━━━ Information supplied
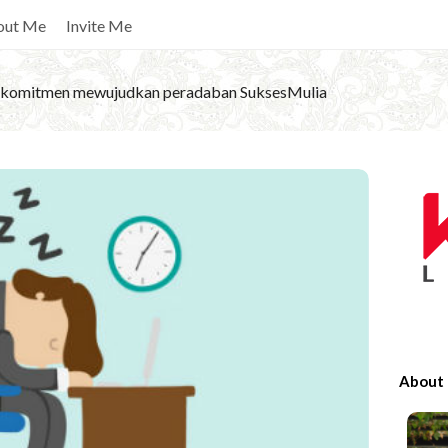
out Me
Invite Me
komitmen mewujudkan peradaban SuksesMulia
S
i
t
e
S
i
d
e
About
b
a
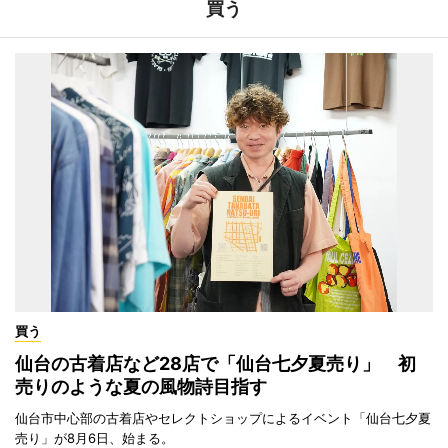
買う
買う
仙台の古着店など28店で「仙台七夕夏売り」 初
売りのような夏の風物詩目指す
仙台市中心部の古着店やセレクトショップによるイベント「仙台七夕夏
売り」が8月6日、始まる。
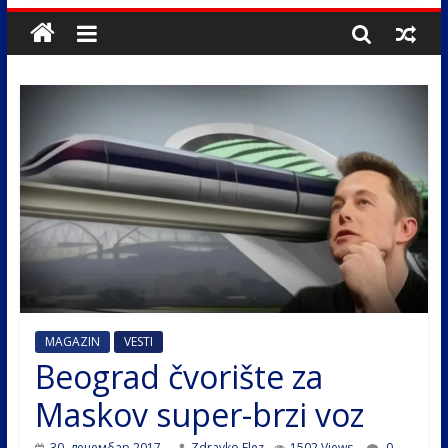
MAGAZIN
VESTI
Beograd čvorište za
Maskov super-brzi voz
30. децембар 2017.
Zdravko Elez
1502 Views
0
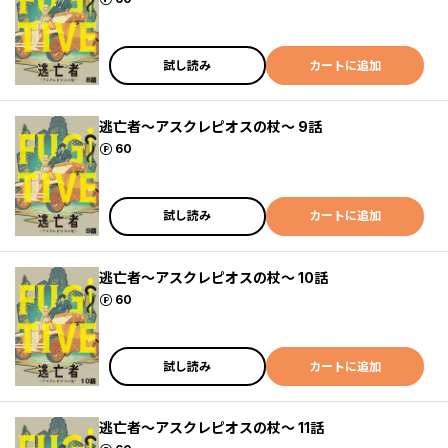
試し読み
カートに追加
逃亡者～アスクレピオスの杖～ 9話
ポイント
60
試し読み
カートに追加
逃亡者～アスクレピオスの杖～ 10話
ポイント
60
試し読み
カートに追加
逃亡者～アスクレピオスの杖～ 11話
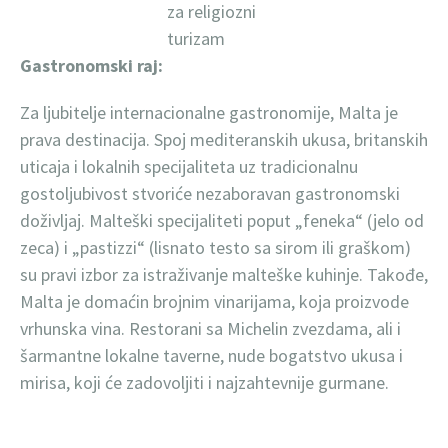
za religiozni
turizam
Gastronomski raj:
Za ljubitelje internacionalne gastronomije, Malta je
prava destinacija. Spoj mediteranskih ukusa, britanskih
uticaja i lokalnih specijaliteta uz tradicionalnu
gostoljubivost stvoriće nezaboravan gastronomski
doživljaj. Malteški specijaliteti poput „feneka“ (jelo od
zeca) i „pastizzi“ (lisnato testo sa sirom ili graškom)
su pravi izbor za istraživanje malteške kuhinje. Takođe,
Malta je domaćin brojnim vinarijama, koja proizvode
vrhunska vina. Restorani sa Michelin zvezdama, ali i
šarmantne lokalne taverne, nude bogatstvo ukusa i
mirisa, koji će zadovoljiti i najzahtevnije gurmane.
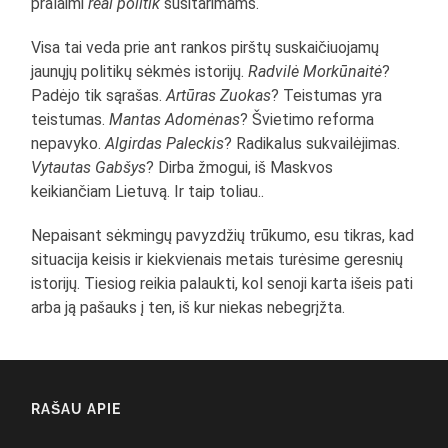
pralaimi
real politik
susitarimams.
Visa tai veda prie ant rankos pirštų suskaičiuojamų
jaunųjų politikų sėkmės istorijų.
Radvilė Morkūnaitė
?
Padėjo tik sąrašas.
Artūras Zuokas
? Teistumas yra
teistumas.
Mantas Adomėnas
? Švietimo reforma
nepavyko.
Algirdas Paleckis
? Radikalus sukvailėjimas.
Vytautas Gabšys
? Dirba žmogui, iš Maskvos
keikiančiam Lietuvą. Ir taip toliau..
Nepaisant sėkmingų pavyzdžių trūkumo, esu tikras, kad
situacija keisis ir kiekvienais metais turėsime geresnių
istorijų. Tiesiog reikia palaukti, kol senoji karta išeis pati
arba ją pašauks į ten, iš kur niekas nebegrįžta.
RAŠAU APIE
━━━━━━
**Required work:** Although the records above contain pictures, the copy must not; set down exactly the lines from the one with "逃亡者～アスクレピオスの杖～ 11話" up to and including the one with "gostoljubivost stvoriće nezaboravan".

**Result below:**
逃亡者～アスクレピオスの杖～ 11話
za religiozni
turizam
Gastronomski raj:
Za ljubitelje internacionalne gastronomije, Malta je
prava destinacija. Spoj mediteranskih ukusa, britanskih
uticaja i lokalnih specijaliteta uz tradicionalnu
gostoljubivost stvoriće nezaboravan gastronomski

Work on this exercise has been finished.